== Data supplied ==
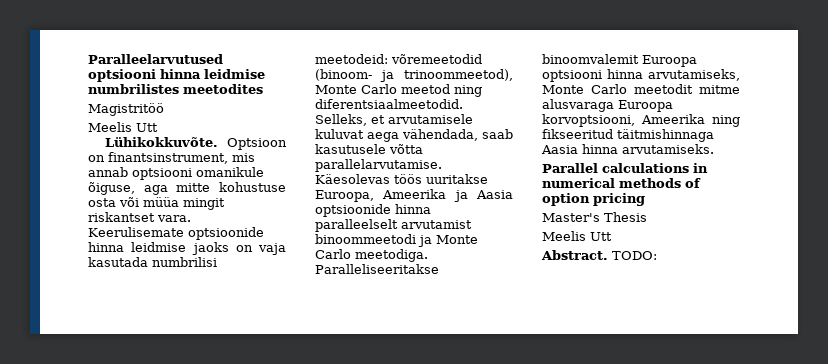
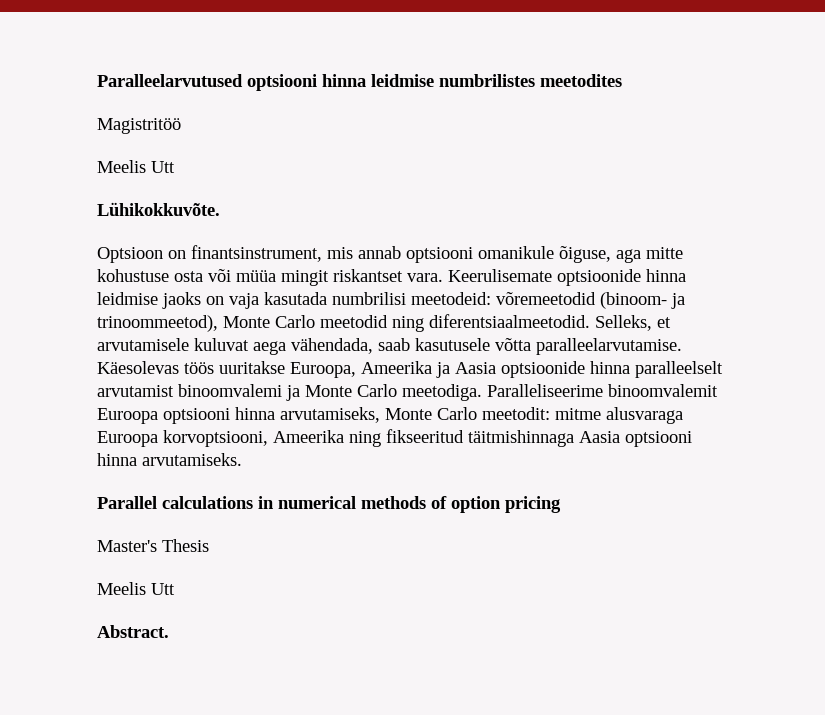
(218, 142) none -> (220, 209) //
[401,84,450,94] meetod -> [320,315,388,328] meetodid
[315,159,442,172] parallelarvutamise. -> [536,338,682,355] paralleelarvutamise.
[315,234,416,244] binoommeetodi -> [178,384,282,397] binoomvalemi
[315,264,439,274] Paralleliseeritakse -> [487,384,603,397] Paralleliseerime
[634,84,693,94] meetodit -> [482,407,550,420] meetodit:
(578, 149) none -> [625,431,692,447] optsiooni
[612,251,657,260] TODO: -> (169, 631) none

...

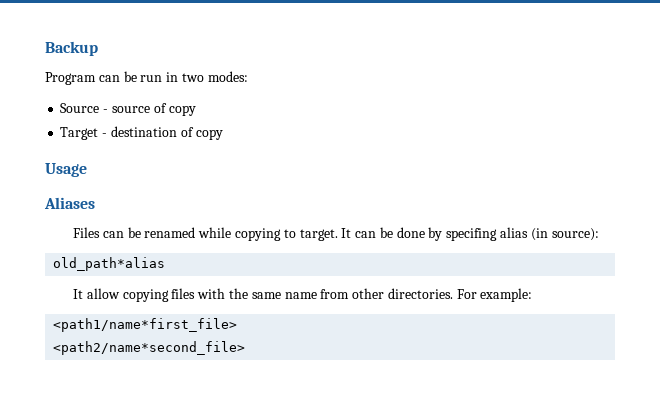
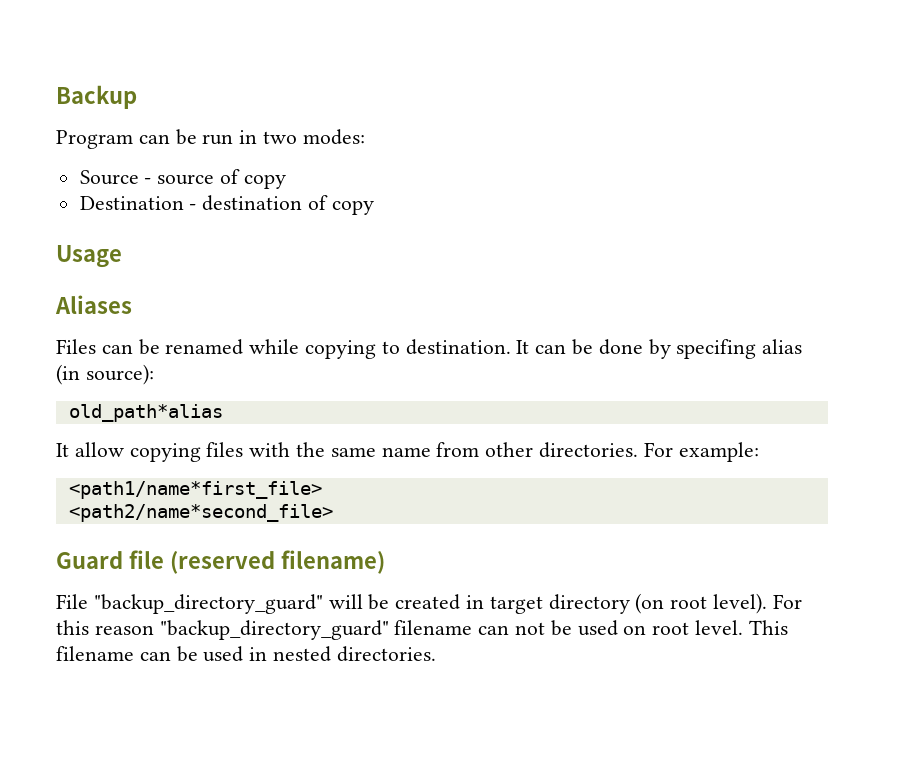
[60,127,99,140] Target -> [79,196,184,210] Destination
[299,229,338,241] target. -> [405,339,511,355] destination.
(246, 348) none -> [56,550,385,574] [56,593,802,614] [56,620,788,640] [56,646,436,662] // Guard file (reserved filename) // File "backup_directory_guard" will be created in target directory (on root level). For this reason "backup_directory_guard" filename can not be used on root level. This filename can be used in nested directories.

---

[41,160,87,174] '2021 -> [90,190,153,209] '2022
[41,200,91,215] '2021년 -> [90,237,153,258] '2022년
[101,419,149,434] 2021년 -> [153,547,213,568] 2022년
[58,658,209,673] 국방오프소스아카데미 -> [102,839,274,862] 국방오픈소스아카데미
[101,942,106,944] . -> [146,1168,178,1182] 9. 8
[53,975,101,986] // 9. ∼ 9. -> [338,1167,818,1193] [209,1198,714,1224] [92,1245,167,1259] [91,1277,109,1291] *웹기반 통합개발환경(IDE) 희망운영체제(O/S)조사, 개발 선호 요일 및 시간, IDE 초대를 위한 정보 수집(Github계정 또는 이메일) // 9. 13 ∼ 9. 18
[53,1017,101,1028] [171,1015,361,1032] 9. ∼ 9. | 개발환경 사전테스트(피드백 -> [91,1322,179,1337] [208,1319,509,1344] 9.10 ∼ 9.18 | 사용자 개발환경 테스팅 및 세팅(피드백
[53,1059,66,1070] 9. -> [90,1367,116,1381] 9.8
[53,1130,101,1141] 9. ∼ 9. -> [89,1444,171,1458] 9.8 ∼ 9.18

== Description of the task ==
Whatever else the listing above holds, retype exactly only the lines from the one containing "[315,234,416,244] binoommeetodi ->" to the one containing "[612,251,657,260] TODO: -> (169, 631) none", both ends kept.

== Response to this exercise ==
[315,234,416,244] binoommeetodi -> [178,384,282,397] binoomvalemi
[315,264,439,274] Paralleliseeritakse -> [487,384,603,397] Paralleliseerime
[634,84,693,94] meetodit -> [482,407,550,420] meetodit:
(578, 149) none -> [625,431,692,447] optsiooni
[612,251,657,260] TODO: -> (169, 631) none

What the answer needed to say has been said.